Standing in the kitchen of Maria’s old house on James Street, my brothers and I joined my mom for a humble funeral reception meal of quartered pimento cheese sandwiches, Big Red, and conchas in almost-perfect silence. We said goodbye in front of the pomegranate tree where, as children, my brother and I would take turns picking off the fruit and throwing them at each other as hard as possible, hoping they’d burst open and stain each other’s clothes. As I watched my brothers hug my mom goodbye, I considered how unfortunate it is that so many women, like my mom, started families hoping to fill a personal void and found instead that motherhood is also lonely. I decided then not to repeat this cycle.
The decision to not to carry my pregnancy felt like taking scissors to these connective fibers, separating myself and my future from this carnivorous, spiteful past.
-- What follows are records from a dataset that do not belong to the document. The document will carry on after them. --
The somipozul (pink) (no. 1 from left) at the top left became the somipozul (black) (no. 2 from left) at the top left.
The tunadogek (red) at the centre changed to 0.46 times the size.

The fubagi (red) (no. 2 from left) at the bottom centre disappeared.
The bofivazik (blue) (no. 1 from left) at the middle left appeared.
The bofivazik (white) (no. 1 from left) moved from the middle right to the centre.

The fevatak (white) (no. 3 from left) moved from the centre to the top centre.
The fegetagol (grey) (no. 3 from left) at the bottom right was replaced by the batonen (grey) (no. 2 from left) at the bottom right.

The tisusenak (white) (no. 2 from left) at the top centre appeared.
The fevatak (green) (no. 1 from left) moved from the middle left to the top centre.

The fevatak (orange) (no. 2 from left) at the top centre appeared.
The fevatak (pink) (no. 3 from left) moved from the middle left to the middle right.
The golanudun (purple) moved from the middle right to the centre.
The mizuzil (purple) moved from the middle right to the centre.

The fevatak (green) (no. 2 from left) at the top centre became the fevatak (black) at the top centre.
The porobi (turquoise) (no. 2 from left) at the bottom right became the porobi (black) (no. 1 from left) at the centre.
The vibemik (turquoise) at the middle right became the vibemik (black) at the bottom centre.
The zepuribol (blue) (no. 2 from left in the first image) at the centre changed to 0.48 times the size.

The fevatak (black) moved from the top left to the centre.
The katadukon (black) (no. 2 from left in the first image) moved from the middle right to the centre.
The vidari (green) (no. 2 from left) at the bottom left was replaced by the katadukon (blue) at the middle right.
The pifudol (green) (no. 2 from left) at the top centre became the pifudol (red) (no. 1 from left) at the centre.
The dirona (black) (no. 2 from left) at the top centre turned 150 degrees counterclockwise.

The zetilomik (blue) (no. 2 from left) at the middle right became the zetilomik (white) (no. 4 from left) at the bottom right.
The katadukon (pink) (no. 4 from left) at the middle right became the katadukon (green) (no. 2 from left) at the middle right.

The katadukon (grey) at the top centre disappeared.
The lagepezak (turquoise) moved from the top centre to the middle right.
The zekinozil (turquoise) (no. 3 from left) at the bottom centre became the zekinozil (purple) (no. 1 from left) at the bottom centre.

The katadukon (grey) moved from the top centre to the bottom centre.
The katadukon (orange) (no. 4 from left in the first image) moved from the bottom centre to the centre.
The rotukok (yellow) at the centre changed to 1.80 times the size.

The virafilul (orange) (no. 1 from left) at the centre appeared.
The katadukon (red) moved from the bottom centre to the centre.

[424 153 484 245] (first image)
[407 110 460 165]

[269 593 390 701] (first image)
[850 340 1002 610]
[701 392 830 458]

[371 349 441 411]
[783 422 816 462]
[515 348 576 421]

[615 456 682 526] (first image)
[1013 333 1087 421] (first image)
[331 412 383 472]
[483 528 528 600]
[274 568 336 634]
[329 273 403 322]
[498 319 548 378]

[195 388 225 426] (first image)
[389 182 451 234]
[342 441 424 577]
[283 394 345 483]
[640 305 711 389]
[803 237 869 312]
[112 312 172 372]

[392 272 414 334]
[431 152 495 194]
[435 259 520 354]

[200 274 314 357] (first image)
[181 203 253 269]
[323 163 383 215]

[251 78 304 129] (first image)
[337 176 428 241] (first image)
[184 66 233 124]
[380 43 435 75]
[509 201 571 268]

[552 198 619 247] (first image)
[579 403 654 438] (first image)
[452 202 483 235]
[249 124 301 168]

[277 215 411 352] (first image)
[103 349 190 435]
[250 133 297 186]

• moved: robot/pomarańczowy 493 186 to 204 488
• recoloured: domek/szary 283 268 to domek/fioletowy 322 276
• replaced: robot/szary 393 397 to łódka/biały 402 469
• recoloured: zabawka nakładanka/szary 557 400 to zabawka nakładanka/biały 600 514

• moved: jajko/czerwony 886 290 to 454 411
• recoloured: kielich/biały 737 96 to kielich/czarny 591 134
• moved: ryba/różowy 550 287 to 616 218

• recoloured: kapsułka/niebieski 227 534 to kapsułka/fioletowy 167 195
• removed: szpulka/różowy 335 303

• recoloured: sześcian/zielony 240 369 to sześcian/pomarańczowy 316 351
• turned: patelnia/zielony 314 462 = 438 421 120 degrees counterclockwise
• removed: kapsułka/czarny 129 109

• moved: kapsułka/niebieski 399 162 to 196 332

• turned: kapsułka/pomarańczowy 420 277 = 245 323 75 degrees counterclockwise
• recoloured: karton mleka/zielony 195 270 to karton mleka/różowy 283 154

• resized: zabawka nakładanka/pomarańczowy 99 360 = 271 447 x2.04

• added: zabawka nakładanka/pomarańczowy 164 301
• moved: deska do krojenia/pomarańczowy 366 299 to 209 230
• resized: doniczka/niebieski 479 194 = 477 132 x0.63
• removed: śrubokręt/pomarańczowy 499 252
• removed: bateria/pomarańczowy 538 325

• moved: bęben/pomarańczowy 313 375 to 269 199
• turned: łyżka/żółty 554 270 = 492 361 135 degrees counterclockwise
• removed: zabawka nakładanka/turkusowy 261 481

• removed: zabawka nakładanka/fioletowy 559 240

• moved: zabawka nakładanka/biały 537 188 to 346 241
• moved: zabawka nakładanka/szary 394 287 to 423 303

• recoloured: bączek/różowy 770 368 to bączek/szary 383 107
In 2019, staring up at that tropical-sunset scene, I was fortunate to be able to make good on it. My abortion didn’t just end an unwanted pregnancy; it saved me from becoming the sort of despotic mom seen in Barbarian. Where I’ve seen myself in the child-wraiths of Beloved and The Baby , having an abortion has been healing here too: In exploring my feelings of gratitude for being able to make that choice, I’ve also found sympathy for my mother. Her pregnancies (in 1969, 1980, and 1987) put her within the first generation of US women who had legal abortions available to them, but still, because the cultural tide favored wifedom and motherhood, her options for a different sort of life were circumscribed.
Since my abortion, of course, Roe v. Wade has been overturned. In the United Kingdom last year, women could still be criminally prosecuted for botched self-managed abortions. Where neither Barbarian nor The Baby are explicitly about Blackness, both protagonists in these 2022 horror stories about motherhood are Black women, which tells me that—in a similar way as Toni Morrison grappled with questions around Blackness and motherhood in 1987—we are still considering the fraught relationship between Black women and motherhood today. Then as now, we are left confronting a haunting past in which carrying a baby to term was often a forced condition, and the act of mothering was an entirely different beast. These stories make clear that in a landscape where race and bodily determination are intrinsically tied up within one another, Black women—for whom motherhood in this country has often come with particular accompanying horrors—will invariably be those most impacted by the loss of abortion as a right.